IRS Moves On 403(b) Plans Concern AALU And ACLI
By
Washington
An effort by the Internal Revenue Service to consolidate and clarify the rules governing 403(b) annuities and accounts has drawn concern from the life industry that the changes could create burdens for employers and therefore reduce the availability of such plans.
At an IRS hearing on the proposed regulations, representatives of the life industry listed several areas of concern, including proposed changes dealing with the use of insurance contracts for funding "incidental death benefits" under section 403(b) plans.
Retirement plans governed by section 403(b) of the Internal Revenue Code are similar to the better known 401(k) plans but are designed for employees of nonprofit institutions such as charities, churches or public schools and universities. Regulations for the plans have been issued in the past through Revenue Rulings and private letter rulings, and the IRS said in its introduction to the proposed regulations that they were being offered as a means to bring the rules governing 403(b) plans more in line with those governing 401(k)s.
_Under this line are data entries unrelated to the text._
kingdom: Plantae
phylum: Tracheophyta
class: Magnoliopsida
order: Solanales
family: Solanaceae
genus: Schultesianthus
The proposed rules have raised some concerns for the industry, however, most notably in the use of life insurance in 403(b) plans. Life insurance contracts historically have been used to fund incidental death benefits for 403(b) plans, and while the proposed regulations would not prohibit continuing this practice, they do bar life policies from being used as annuities for 403(b) purposes.
In a letter to the IRS prior to the hearing, Lawrence Raymond, secretary of the Association for Advanced Life Underwriting, told the IRS the proposed rules have created "significant confusion about the extent to which separate life insurance contracts [as defined under Code section 7702] can be used to provide incidental death benefits." At the hearing, he reiterated that the proposed regulations should not overwhelm the fact that incidental death benefits are and should be allowed in 403(b) arrangements just as they have been historically allowed in qualified plans. Although he acknowledged it was likely unintentional, Raymond said the proposed regulations would at best create confusion and at worst impose a barrier to implementation of incidental death benefits.
The possibility of the rules, even unintentionally, barring incidental death benefits in 403(b) plans also drew concern from the American Council of Life Insurers.